A Comissão Processante da Câmara Municipal de Governador Valadares aprovou, por unanimidade, nesta sexta-feira (8), o parecer final que considera procedente a denúncia por infração político-administrativa contra o prefeito Coronel Sandro Lúcio Fonseca (PL). O processo apura possíveis irregularidades relacionadas ao contrato do transporte escolar do município.
De acordo com a Câmara, para a conclusão, foram realizadas oitivas e análise de documentos, além do depoimento da defesa do prefeito. O vereador Jamir Calili (Progressistas) destacou que a Comissão Processante, por meio do voto do relator, entendeu que as denúncias encontram amparo na legislação brasileira. Segundo o parecer, os fatos narrados estão consubstanciados em documentos que comprovam que o prefeito foi negligente e omisso, realizou contratação de forma irregular, sem previsão legal, e afetou as finanças públicas municipais.
Por outro lado, o advogado do prefeito, Mauro Bonfim, criticou o relatório, classificando-o como um jogo sinuoso de palavras, um sofisma jurídico em que as palavras atingem significado oposto à realidade. Ele afirmou que o conteúdo não se materializa e se desfaz como um castelo de areia. A defesa chegou a requerer a dissolução da comissão, mas o pedido não foi acolhido.
Próximos passos
Com a decisão, o parecer final será encaminhado para julgamento em plenário, em sessão extraordinária que será convocada pela Mesa Diretora da Câmara Municipal. A tramitação do processo segue as regras previstas no Decreto-Lei nº 201/1967, que trata da responsabilização político-administrativa de prefeitos.
Linha do tempo do caso
- 2 de março: A Câmara abriu comissão para investigar prefeito por contrato do transporte escolar. A denúncia foi protocolada por um empresário do setor de transportes, que alega que a contratação da empresa responsável pelo serviço ocorreu sem processo licitatório. A comissão processante foi formada pelos vereadores Amaral do Povo (Avante), Ley do Mãe de Deus (PMB) e Jamir Calili (PP).

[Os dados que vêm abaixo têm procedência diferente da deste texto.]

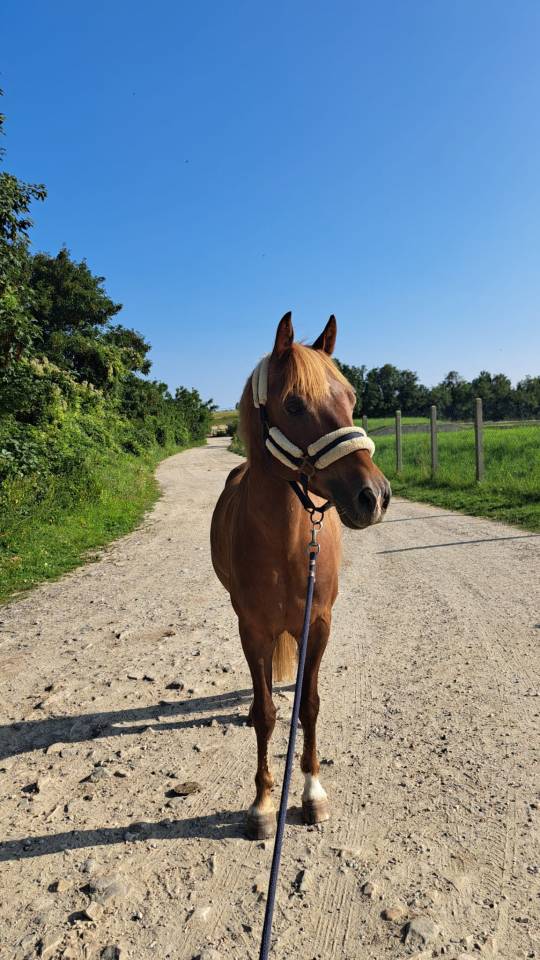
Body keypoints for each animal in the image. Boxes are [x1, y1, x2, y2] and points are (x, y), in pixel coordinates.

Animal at [210, 312, 391, 839]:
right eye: (293, 403)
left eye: (350, 397)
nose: (374, 496)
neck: (289, 545)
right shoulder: (253, 629)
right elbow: (267, 714)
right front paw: (262, 803)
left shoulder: (319, 623)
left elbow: (308, 704)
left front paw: (312, 792)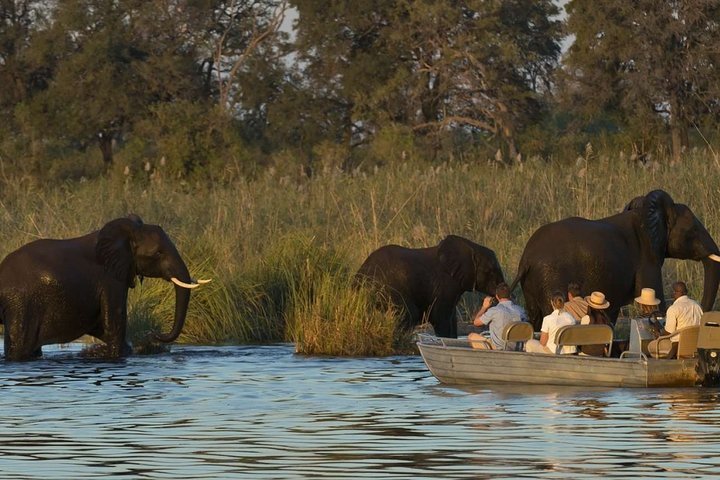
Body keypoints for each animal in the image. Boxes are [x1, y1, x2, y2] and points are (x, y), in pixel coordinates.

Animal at [0, 214, 211, 360]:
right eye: (158, 253)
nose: (153, 334)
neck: (128, 233)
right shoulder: (110, 279)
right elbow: (114, 321)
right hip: (20, 303)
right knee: (20, 346)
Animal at [356, 235, 504, 338]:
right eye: (490, 271)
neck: (470, 248)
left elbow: (452, 319)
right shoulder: (445, 284)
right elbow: (441, 317)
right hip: (387, 288)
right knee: (409, 314)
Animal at [506, 189, 720, 328]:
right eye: (693, 231)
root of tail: (526, 259)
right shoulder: (647, 256)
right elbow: (655, 304)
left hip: (533, 283)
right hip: (550, 277)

- 24 de março: O Tribunal de Contas do Estado de Minas Gerais (TCE-MG) determinou o bloqueio de bens do prefeito e da secretária municipal de Educação, no valor de R$ 908 mil, como garantia de ressarcimento de possíveis prejuízos aos cofres públicos.
- 27 de março: A Justiça de Minas Gerais suspendeu o bloqueio de bens do prefeito, determinado pelo TCE-MG. A desembargadora Cláudia Maia entendeu que há indícios de violação ao devido processo legal e determinou o desbloqueio imediato dos valores.
- 23 de abril: O prefeito negou irregularidades em depoimento à comissão processante e fez acusações contra um empresário, afirmando que a denúncia surgiu após a substituição da empresa responsável pelo serviço, feita por critérios técnicos.
A leitura do parecer foi acompanhada pelos vereadores Ademar do Turmalina, Alê Ferraz, Amaral do Povo, Betão do Porto, DanDan Cesário, Fernanda Braz, Geisa Luana, Gilsa Santos, Igor Costa, Jackes Keller, Jamir Calili, Jepherson Madureira, Kátia do Betinho Detetive, Lei do Mãe de Deus, Sandra Perpétuo, Valdevino Lima e Waguinho.